В Совдепе, причесывая всех под одну гребенку, семьдесят с лишком лет внушали: скромность – признак ума. Я-то добавлял: когда других признаков нет. Мне ближе иная истина – не менее, а то и более классическая: скромность – лучший путь к неизвестности. А значит: рекламируй себя сам. Словом и делом. В любом журнале типа «Blackbelt» есть информация о предстоящих турнирах alloverthecountry. Причем по всем видам единоборств. Дело за малым: сесть за телефон, обзвонить организаторов.
Мне – тридцать пять, пора бы и завязывать. Тяжеловесы в спорте живут дольше, до сорока… но уже не чемпионят. И не по причине, скажем, снижения скоростных-силовых показателей, хотя и по этой причине. Просто подступает переоценка ценностей, критерии и уровни мотивации меняются. После тридцати начинаешь понимать – есть нечто поважней верхней ступеньки. Прагматизм: если без надрыва можно стать вторым и получить две тысячи долларов, если можно стать первым и получить пять тысяч, но в придачу – серьезную травму… то выбирал две тысячи. Порядком остудилось безумное честолюбие (юношеское!), без которого, кстати, и невозможно стать чемпионом.
Если против меня выходил бешеный бык из тех, кого просто невозможно завалить (убить – да, но завалить – нет, а убивать – не мое, не увлекаюсь), если мне противостоял «бульдозер», я затевал пятнашки на татами. Под свист публики. А свист у них – знак одобрения. Частенько добивался я подобными «танцами» и побед: «бульдозеры» выдыхались, бензин на исходе, остается чуток толкнуть.

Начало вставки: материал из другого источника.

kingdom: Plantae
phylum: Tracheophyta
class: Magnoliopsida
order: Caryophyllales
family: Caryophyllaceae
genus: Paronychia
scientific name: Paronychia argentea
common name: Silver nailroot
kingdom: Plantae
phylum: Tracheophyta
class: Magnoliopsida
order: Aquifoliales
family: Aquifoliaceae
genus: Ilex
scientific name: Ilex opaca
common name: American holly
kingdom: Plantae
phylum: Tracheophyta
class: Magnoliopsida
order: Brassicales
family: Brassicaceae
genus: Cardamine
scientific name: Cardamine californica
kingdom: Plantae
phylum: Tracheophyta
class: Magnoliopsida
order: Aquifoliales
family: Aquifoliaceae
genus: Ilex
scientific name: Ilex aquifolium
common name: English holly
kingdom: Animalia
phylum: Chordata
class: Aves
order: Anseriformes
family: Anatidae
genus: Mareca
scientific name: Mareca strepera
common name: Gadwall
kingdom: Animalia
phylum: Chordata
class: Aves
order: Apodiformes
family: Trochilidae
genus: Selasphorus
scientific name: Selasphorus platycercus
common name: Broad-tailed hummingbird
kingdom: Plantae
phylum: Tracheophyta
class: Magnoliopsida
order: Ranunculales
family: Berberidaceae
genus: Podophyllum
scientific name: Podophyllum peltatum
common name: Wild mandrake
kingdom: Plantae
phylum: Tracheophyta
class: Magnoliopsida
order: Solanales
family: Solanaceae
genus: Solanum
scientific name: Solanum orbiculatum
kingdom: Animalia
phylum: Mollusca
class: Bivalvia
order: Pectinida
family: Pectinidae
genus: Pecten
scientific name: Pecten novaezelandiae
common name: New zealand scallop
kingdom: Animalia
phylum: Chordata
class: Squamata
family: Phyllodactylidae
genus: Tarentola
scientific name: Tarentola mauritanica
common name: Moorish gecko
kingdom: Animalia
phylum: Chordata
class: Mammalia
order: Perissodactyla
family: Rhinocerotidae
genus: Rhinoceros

По телефону представлялся многократным чемпионом СССР, обладателем шестого дана, выходцем из буддийского монастыря, младшеньким в семье советских дипломатов, похищен годовалым несмышленышем, воспитан-обучен в наилучших традициях восточной школы, семнадцати лет от роду заскучал-заболел ностальгией, накушался кислородосодержащей травы и по дну перешел Амур, на Родину через границу…
Американцы доверчивы. Впрочем, я их доверия не обманывал. А если где-нибудь и зарождались сомнения, то по проезде я переодевался, показывал пару-тройку ката, разбивал полдюжины кирпичей, пяток досок. Вопросы есть? Вопросов нет. Да и победы одерживались мной с подавляющим преимуществом. И это хваленая Америка, где спорт – вообще помешательство?!
Ну да понять можно. Для Штатов спорт – очень важное, очень серьезное, но увлечение-развлечение. А мы, когда лет двадцать назад занялись каратэ, воспринимали его чем угодно, но не просто спортом – раковиной-нишей, куда пытались укрыться от общества развитого-завитого социализма; способом духовного и нравственного совершенствования; искусством, которое поглощает целиком… Все эти мотивы имелись и у меня. Главным же я выбрал: каратэ как реальное боевое искусство, где безразлично, с каким противником работать и вообще сколько их, противников-соперников – у тебя их просто нет!